Pelo caminho, as mulheres mais velhas batiam tambores e gongos, enquanto os homens cantavam em língua tradicional (dadolin) e tocavam cornos de búfalo. Alguns carregavam espadas, acompanhando o ritmo, enquanto outros transportavam bambus com cerca de 50 metros de comprimento, cheios de água recolhida em nascentes sagradas da comunidade.

O grupo, composto por membros das casas sagradas Leldu, Komuli, Dasu Mau, Mau Libu, Letebu e Bihahe, dirigiu-se à casa sagrada de Komluli. Chegados ao local, os lia nain (guardiões das tradições) prepararam esteiras de folhas de palmeira e organizaram os elementos da cerimónia: cestos com arroz e carne de porco cozida, outros cestos com noz-de-areca e folhas de bétel para homenagear os antepassados e a natureza.

A cerimónia, conhecida como “Bolu Udan”*(“Chamar a Chuva”), é uma prática realizada sempre que há períodos de seca prolongada. Manuel Kolisala, um dos lia nain, explicou: “Chamamos a chuva para que as plantas cresçam e deem vida aos animais e a nós, humanos. Sem chuva, as plantações não sobrevivem.”

Manuel Kolisala, um dos lia nain, explicou: “Chamamos a chuva para que as plantas cresçam e deem vida aos animais e a nós, humanos. Sem chuva, as plantações não sobrevivem.” O ritual, que dura quatro dias, realiza-se em diferentes nascentes, como Soi Laka, Fahi Lua e Hurtelesu. “É uma prática deixada pelos nossos antepassados, e tem sido eficaz em trazer chuva,” acrescentou.

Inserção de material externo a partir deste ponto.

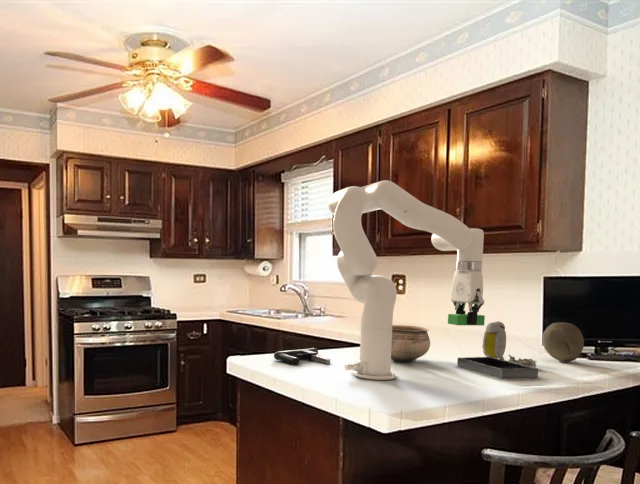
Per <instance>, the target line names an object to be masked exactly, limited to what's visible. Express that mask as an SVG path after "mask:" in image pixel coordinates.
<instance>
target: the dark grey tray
mask: <svg viewBox="0 0 640 484" xmlns="http://www.w3.org/2000/svg"><path fill="white" fill-rule="evenodd" d="M456 364H457V365H456V367H458V368H461V369H466V370H469V371H472V372H475V373H479V374H481V375H486V376H488V377H492V378H495V379H496V378H497V379H499V380H520V379H521V380H523V379H538V378H539V368H537V367H536V368H534V367H530V366H526V365H522V364H518V363H514V362H509V360H505V359H504V360H501V359H499V358H493V357H486V356H482V357H481V356H473V357H471V356H470V357H457V362H456Z"/></svg>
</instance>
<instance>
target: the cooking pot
mask: <svg viewBox="0 0 640 484" xmlns="http://www.w3.org/2000/svg"><path fill="white" fill-rule="evenodd" d="M429 330H430V329H429V328H427V327H423V326H418V325H417V326H416V325H405V324H404V325H401V324H392V345H391V360H392V361H394V362H397V363H411V362H413V361H416V360H417V359H419V358H421V357H423V356H425V355H426V354H427V353H428V352H429V350H430V348H431V339H430V336H429V333H428V331H429Z"/></svg>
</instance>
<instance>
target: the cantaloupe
mask: <svg viewBox="0 0 640 484" xmlns="http://www.w3.org/2000/svg"><path fill="white" fill-rule="evenodd" d="M542 344H543V348H544V350H545V352H546V353H547V354H548V355H549V356H550V357H552V358H553V359H555V360H557V361H559V362H562V363H570V362H574V361H575V360H577V359H578V358H579V357H580V356H581V354H582V352H583V350H584V346H585V338H584V335H583V334H582V332H581V329H579V328H578V327H577V326H576V325H575V324H573V323H569V322H553V323H551V324H550V325H548V326H547V327H546V329H545V330H544V331H543V333H542Z"/></svg>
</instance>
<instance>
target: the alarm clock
mask: <svg viewBox="0 0 640 484" xmlns="http://www.w3.org/2000/svg"><path fill="white" fill-rule="evenodd" d="M482 337H483V338H482V351H483V355H484V357H493V358H497V359H501V360H505V357H504V355H505V351H506V348H507V331H506V326H505V324H504V323H503V322H502V321H500V320H498V321H492V322H489V323H488V324H487V325H486V326H485V330H484V333H483V336H482Z"/></svg>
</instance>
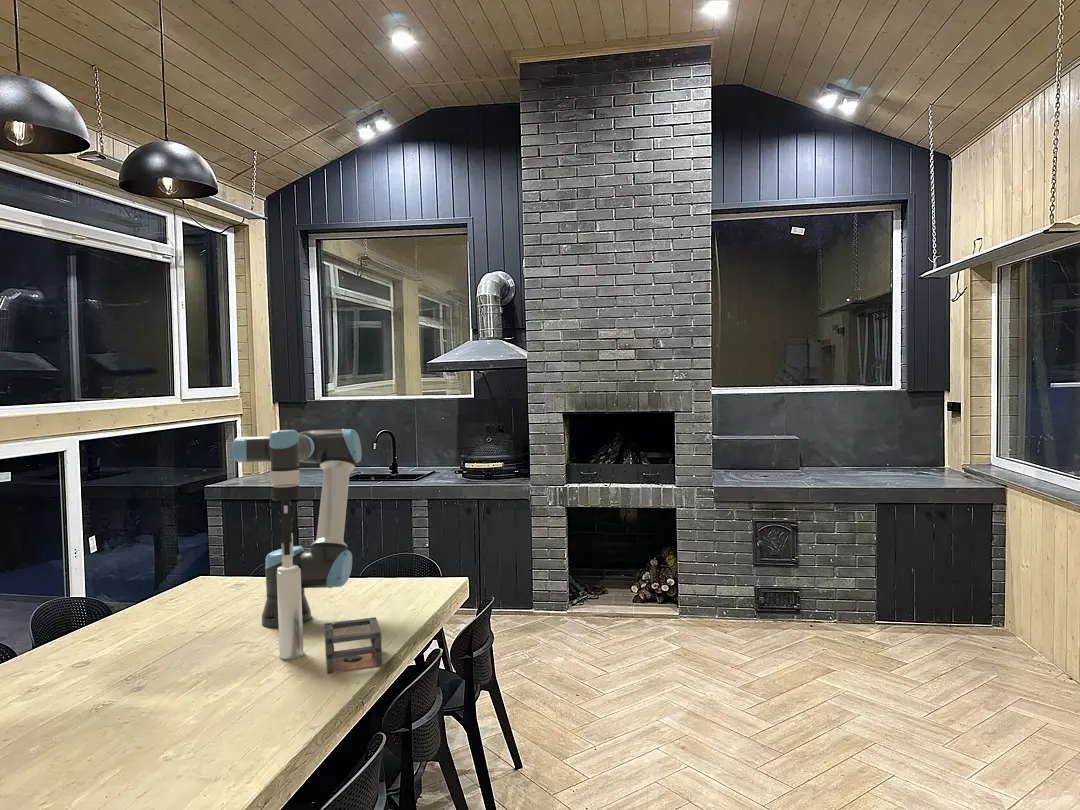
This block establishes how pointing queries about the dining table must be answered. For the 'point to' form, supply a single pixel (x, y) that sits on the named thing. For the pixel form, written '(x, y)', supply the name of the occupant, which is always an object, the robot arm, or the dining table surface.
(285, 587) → the white tall cylinder
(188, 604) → the dining table surface
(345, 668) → the collar stand
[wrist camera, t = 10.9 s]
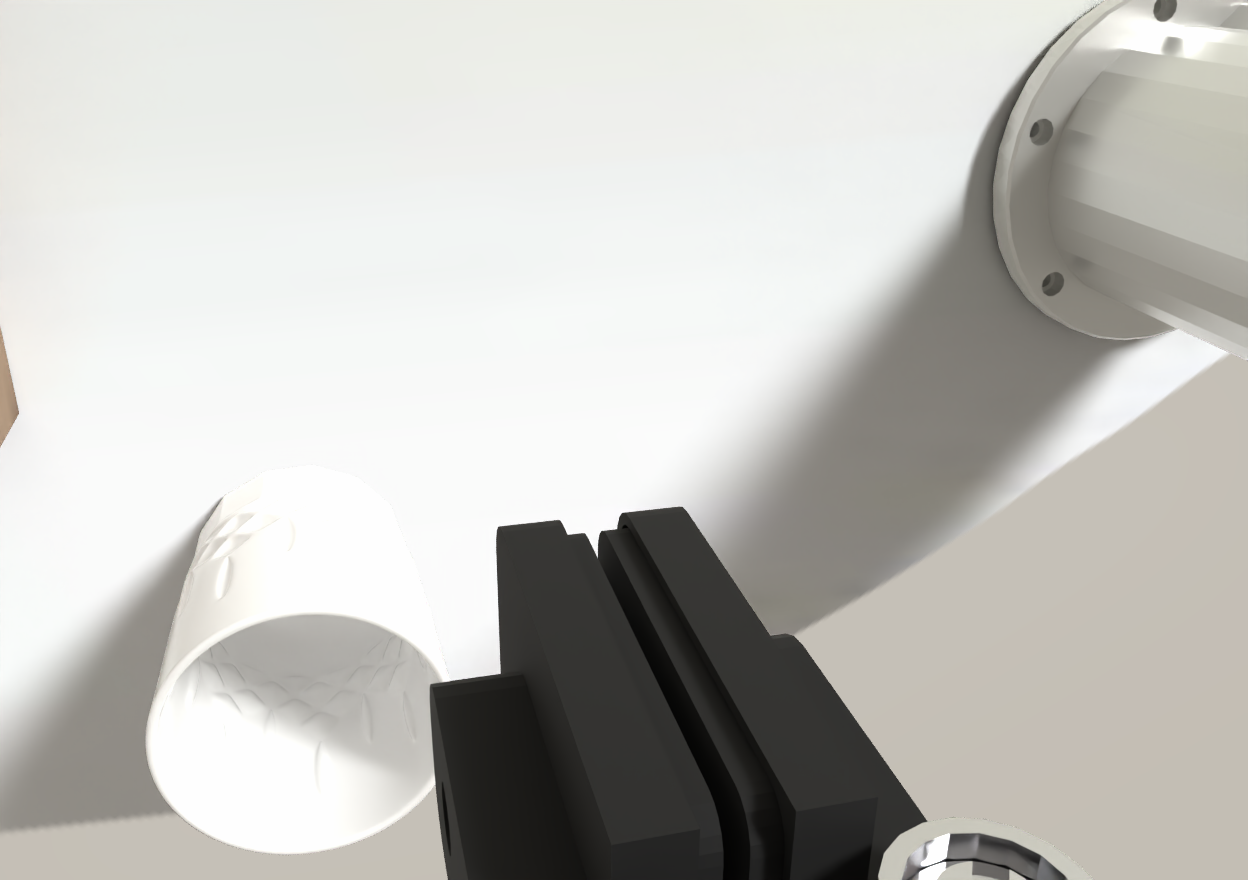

Alterações climáticas: projeções preocupantes para Timor-Leste

De acordo com o Banco Mundial, as alterações climáticas podem intensificar os danos causados por eventos climáticos extremos e agravar as desigualdades em Timor-Leste. Projeções apontam para um aumento da temperatura média anual de quase 2,9°C até 2090, acompanhado de alterações nos padrões de chuva que ameaçam a segurança alimentar no país.

Atualmente, cerca de 70% da população depende da agricultura para subsistência, o que torna Timor-Leste um dos países mais vulneráveis às mudanças no regime de chuvas no Sudeste Asiático. A longo prazo, estas alterações climáticas poderão aumentar a pobreza e aprofundar desigualdades.

Agricultura em Ermera sofre impactos devastadores das mudanças climáticas

A maioria das famílias de Ermera depende da cafeicultura e da horticultura, atividades fortemente dependentes da água da chuva. Quando as chuvas não chegam na altura certa, a produção agrícola é gravemente afetada, comprometendo a subsistência das famílias.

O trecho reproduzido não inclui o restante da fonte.